WORK ORDER — Could you return all of the entries word for word, minus any pictures?

SUPPLIED MATERIAL —
- - - - - - -
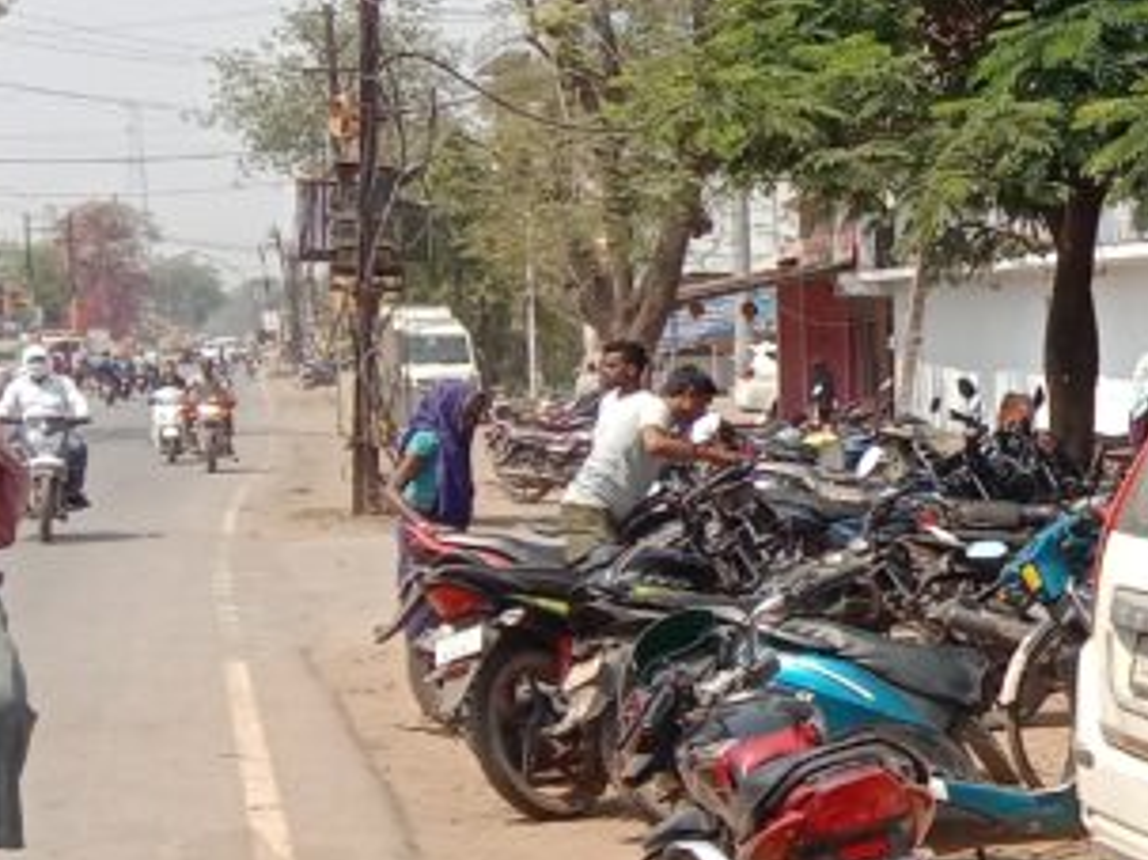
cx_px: 1785
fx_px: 2917
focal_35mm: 88
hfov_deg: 19.1
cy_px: 542
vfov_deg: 16.7
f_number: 2.2
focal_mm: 3.65
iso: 103
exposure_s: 1/658
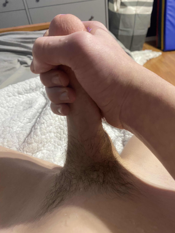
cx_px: 88
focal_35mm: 26
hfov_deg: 53.1
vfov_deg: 67.3
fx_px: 175
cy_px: 116
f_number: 1.8
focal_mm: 4.25
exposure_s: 1/60
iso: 320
- - - - - - -
COMPLETED TASK —
cx_px: 1785
fx_px: 2917
focal_35mm: 88
hfov_deg: 19.1
cy_px: 542
vfov_deg: 16.7
f_number: 2.2
focal_mm: 3.65
iso: 103
exposure_s: 1/658
cx_px: 88
focal_35mm: 26
hfov_deg: 53.1
vfov_deg: 67.3
fx_px: 175
cy_px: 116
f_number: 1.8
focal_mm: 4.25
exposure_s: 1/60
iso: 320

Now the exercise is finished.